This repository contains a Pytorch implementation of the structure-aware output layer for neural machine translation which was presented at WMT 2018 (PDF). The model is a generalized form of weight tying which shares parameters between input and output embeddings but allows learning a more flexible relationship with input word embeddings and enables the effective capacity of the output layer to be controlled. In addition, the model shares weights across output classifiers and translation contexts which allows it to better leverage prior knowledge about them.
@inproceedings{Pappas_WMT_2018,
author = {Pappas, Nikolaos and Miculicich, Lesly and Henderson, James},
title = {Beyond Weight Tying: Learning Joint Input-Output Embeddings for Neural Machine Translation},
booktitle = {Proceedings of the Third Conference on Machine Translation (WMT)},
address = {Brussels, Belgium},
year = {2018}
}
The files that are specific to our paper are the following ones: (i) GlobalAttention.py modifies the original attention to support different input and output dimensions for the attention mechanism, (ii) Generator.py contains the implementation of the proposed output layer, and (iii) train.py the sampling-based training approach.
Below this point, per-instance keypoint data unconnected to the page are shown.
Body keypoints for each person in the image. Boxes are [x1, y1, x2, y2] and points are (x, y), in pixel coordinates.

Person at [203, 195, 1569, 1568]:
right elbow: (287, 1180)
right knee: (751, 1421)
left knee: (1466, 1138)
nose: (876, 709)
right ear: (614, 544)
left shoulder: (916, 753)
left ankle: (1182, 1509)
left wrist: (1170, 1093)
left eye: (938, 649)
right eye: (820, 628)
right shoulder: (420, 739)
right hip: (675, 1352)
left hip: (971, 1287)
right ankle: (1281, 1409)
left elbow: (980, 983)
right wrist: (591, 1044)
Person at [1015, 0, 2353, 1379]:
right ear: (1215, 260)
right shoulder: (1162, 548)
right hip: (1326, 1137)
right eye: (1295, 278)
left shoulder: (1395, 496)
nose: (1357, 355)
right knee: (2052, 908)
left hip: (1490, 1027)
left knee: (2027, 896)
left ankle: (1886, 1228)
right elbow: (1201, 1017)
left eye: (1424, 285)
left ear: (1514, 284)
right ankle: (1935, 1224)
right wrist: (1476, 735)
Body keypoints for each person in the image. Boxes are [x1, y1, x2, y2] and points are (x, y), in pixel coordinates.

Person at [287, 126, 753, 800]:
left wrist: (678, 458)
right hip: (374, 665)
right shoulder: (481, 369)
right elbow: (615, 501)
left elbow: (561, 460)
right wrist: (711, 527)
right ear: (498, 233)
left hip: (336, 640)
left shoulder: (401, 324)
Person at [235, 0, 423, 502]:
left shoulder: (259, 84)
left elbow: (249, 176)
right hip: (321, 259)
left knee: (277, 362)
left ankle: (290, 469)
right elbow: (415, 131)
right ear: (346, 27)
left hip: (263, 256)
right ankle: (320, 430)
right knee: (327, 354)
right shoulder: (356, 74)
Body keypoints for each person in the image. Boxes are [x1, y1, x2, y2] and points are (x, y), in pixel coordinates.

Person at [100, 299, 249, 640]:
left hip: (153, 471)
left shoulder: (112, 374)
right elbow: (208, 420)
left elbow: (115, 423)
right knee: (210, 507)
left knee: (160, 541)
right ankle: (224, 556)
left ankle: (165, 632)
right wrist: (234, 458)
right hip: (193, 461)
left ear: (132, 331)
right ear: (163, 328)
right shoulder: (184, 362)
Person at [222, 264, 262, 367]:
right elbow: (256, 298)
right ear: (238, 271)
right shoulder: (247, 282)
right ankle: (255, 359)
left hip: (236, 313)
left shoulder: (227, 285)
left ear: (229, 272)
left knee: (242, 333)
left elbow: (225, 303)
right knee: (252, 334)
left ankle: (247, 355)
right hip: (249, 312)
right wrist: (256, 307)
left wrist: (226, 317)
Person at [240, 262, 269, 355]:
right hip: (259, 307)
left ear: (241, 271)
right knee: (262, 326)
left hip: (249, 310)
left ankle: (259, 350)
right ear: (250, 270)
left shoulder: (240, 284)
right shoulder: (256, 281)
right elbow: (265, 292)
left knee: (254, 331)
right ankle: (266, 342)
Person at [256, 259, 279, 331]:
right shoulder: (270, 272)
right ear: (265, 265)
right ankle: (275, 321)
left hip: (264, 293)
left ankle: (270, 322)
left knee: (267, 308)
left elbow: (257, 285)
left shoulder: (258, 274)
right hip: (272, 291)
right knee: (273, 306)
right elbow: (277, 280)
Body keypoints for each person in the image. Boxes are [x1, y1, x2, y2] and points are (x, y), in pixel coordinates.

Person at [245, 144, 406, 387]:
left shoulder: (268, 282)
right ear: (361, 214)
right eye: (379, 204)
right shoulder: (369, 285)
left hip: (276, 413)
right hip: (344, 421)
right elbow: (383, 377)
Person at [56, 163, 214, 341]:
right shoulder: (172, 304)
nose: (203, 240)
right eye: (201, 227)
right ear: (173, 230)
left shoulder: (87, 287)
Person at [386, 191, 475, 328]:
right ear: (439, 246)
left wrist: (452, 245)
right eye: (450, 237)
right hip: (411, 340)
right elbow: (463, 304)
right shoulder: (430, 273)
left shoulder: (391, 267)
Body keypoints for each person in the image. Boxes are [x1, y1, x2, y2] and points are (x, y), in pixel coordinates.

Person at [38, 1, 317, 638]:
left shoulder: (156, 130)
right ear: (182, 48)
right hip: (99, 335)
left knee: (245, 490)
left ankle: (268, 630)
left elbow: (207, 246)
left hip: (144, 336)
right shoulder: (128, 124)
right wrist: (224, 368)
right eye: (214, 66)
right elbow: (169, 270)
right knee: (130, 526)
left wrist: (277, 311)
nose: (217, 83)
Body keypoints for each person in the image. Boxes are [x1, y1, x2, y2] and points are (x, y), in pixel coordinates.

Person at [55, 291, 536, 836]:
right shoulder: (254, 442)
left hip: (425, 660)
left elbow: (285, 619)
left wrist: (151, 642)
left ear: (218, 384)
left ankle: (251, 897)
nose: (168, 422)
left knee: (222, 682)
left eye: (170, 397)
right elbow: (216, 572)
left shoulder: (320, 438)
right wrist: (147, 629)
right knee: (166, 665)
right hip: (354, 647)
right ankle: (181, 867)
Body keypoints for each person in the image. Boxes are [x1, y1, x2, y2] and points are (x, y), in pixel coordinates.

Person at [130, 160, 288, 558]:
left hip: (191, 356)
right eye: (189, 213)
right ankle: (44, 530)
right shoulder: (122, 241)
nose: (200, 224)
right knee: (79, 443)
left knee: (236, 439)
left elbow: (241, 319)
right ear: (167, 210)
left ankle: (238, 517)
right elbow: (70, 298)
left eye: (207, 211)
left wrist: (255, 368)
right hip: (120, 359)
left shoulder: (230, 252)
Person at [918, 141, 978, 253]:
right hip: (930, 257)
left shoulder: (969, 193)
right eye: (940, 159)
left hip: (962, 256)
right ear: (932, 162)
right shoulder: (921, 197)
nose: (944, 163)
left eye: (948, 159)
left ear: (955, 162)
- onmt/modules/GlobalAttention.py
- onmt/Generator.py
- train.py
The available code is largely based on an earlier version (v0.2.1) of OpenNMT (https://github.com/OpenNMT/OpenNMT-py) which requires Python ( http://www.python.org/getit/) and Pytorch library ( https://pytorch.org/) in order to run. For detailed instructions on how to install and use them please refer to the corresponding links above.